→ Text passage
+ + + + +

Tests of neo.io.blackrockio
"""

# needed for python 3 compatibility
from __future__ import absolute_import

import unittest

from numpy.testing import assert_equal

import numpy as np
import quantities as pq

from neo.io.blackrockio import BlackrockIO

from neo.test.iotest.common_io_test import BaseTestIO
from neo.test.iotest.tools import get_test_file_full_path

# check scipy
try:
    from distutils import version
    import scipy.io
    import scipy.version
except ImportError as err:
    HAVE_SCIPY = False
    SCIPY_ERR = err
else:
    if version.LooseVersion(scipy.version.version) < '0.8':
        HAVE_SCIPY = False
        SCIPY_ERR = ImportError("your scipy version is too old to support " +
                                "MatlabIO, you need at least 0.8. " +
                                "You have %s" % scipy.version.version)
    else:
        HAVE_SCIPY = True
        SCIPY_ERR = None


class CommonTests(BaseTestIO, unittest.TestCase):
    ioclass = BlackrockIO

    files_to_test = ['FileSpec2.3001']

    files_to_download = [
        'FileSpec2.3001.nev',
        'FileSpec2.3001.ns5',
        'FileSpec2.3001.ccf',
        'FileSpec2.3001.mat']

    ioclass = BlackrockIO

    def test_inputs_V23(self):
        """
        Test various inputs to BlackrockIO.read_block with version 2.3 file
        to check for parsing errors.
        """

        try:
            b = BlackrockIO(
                get_test_file_full_path(
                    ioclass=BlackrockIO,
                    filename='FileSpec2.3001',
                    directory=self.local_test_dir, clean=False),
                verbose=False)
        except:
            self.fail()

        # Load data to maximum extent, one None is not given as list
        block = b.read_block(
            n_starts=[None], n_stops=None, channels=range(1, 9),
            nsx_to_load=5, units='all', load_events=True,
            load_waveforms=False)
        lena = len(block.segments[0].analogsignals[0])
        numspa = len(block.segments[0].spiketrains[0])

        # Load data using a negative time and a time exceeding the end of the
        # recording
        too_large_tstop = block.segments[0].analogsignals[0].t_stop + 1 * pq.s
        block = b.read_block(
            n_starts=[-100 * pq.ms], n_stops=[too_large_tstop],
            channels=range(1, 9), nsx_to_load=[5], units='all',
            load_events=False, load_waveforms=False)
        lenb = len(block.segments[0].analogsignals[0])
        numspb = len(block.segments[0].spiketrains[0])

        # Same length of analog signal?
        # Both should have read the complete data set!
        self.assertEqual(lena, lenb)

        # Same length of spike train?
        # Both should have read the complete data set!
        self.assertEqual(numspa, numspb)

        # n_starts and n_stops not given as list
        # verifies identical length of returned signals given equal durations
        # as input
        ns5_unit = block.segments[0].analogsignals[0].sampling_period
        block = b.read_block(
            n_starts=100 * ns5_unit, n_stops=200 * ns5_unit,
            channels=range(1, 9), nsx_to_load=5, units='all',
            load_events=False, load_waveforms=False)

+ + + + +

→ Written instruction 1
In the BlackrockIO test code, what is the lowest scipy version it accepts?
→ Written instruction 2
Please put the rows into a Markdown table with the columns Number and Line text, covering everything from the line containing "Q: How many candles are in this picture?" down to the end of the rows. Leave out the pictures and any blank lines.
The rows have no connection to the BlackrockIO test code.

→ Exercise input
+ + + + +

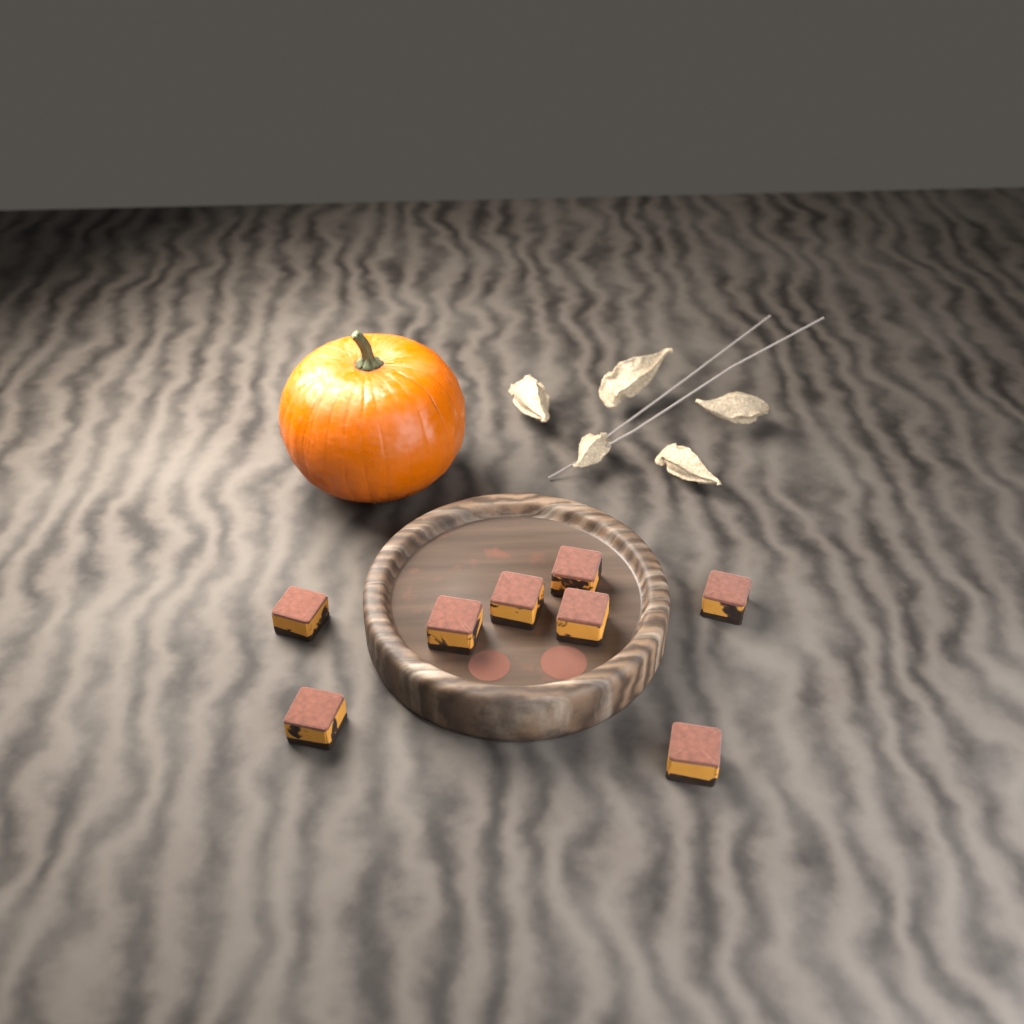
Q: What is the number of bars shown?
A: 8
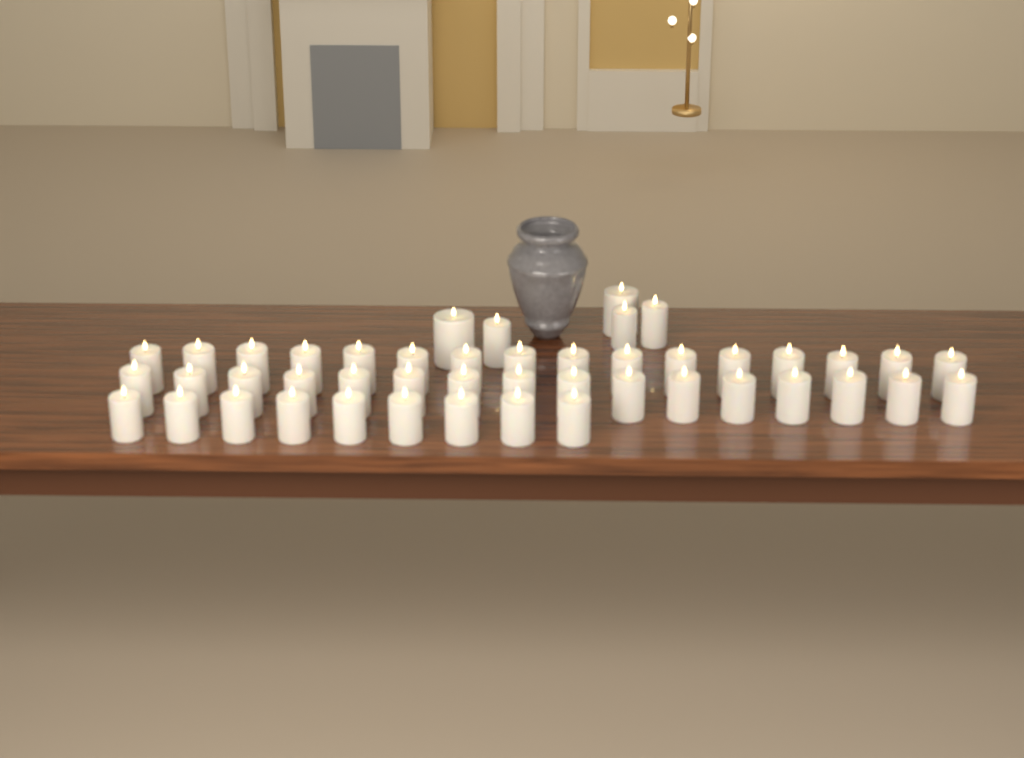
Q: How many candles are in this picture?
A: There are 46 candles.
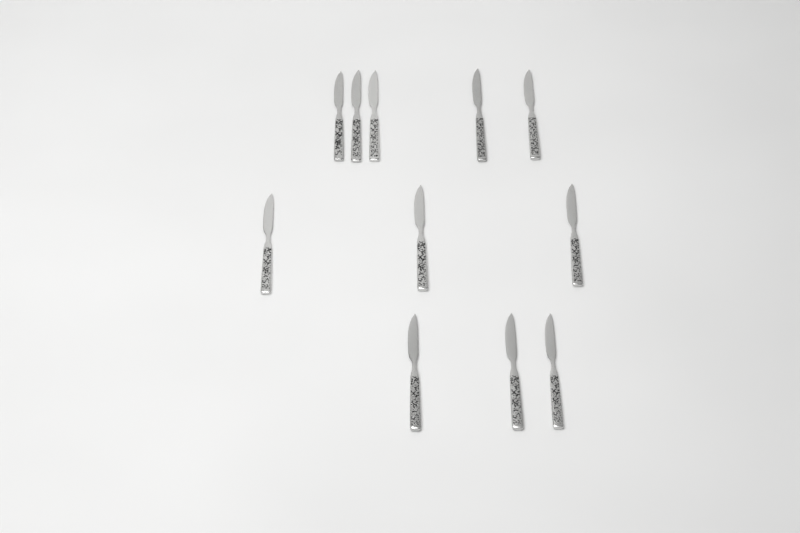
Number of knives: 11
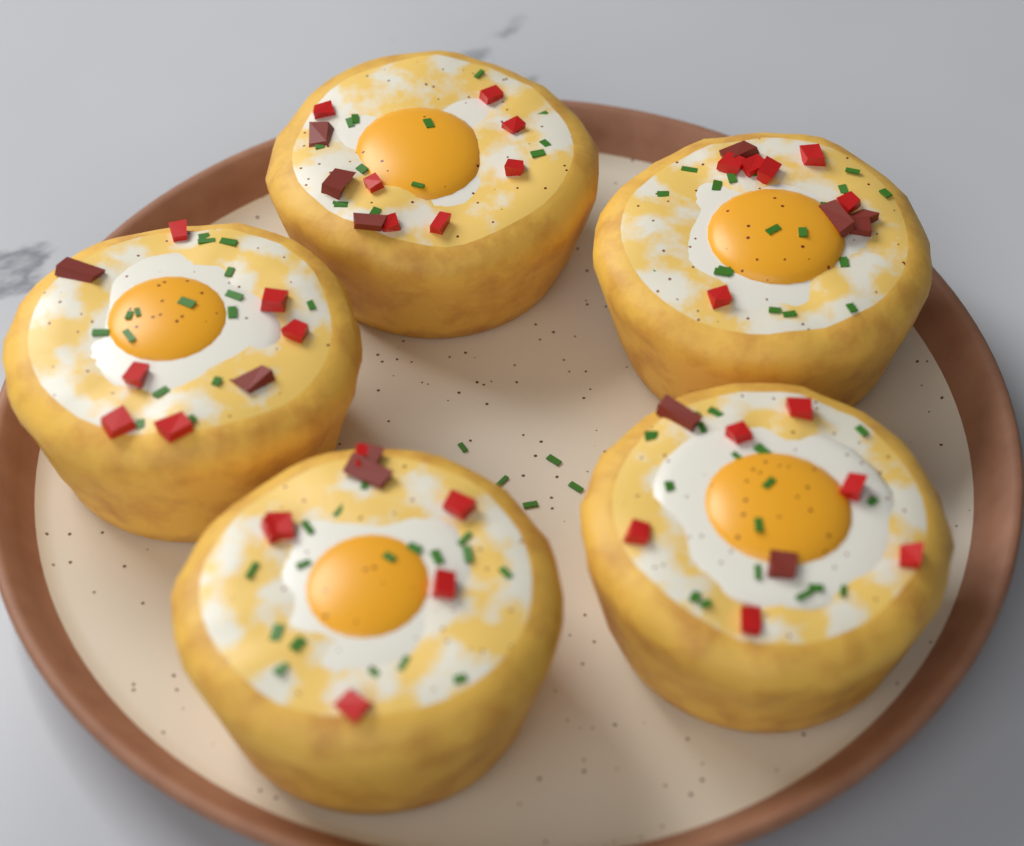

+ + + + +

→ Full response 1
0.8

→ Full response 2
| Number | Line text |
|---|---|
| 1 | Q: How many candles are in this picture? |
| 2 | A: There are 46 candles. |
| 3 | Number of knives: 11 |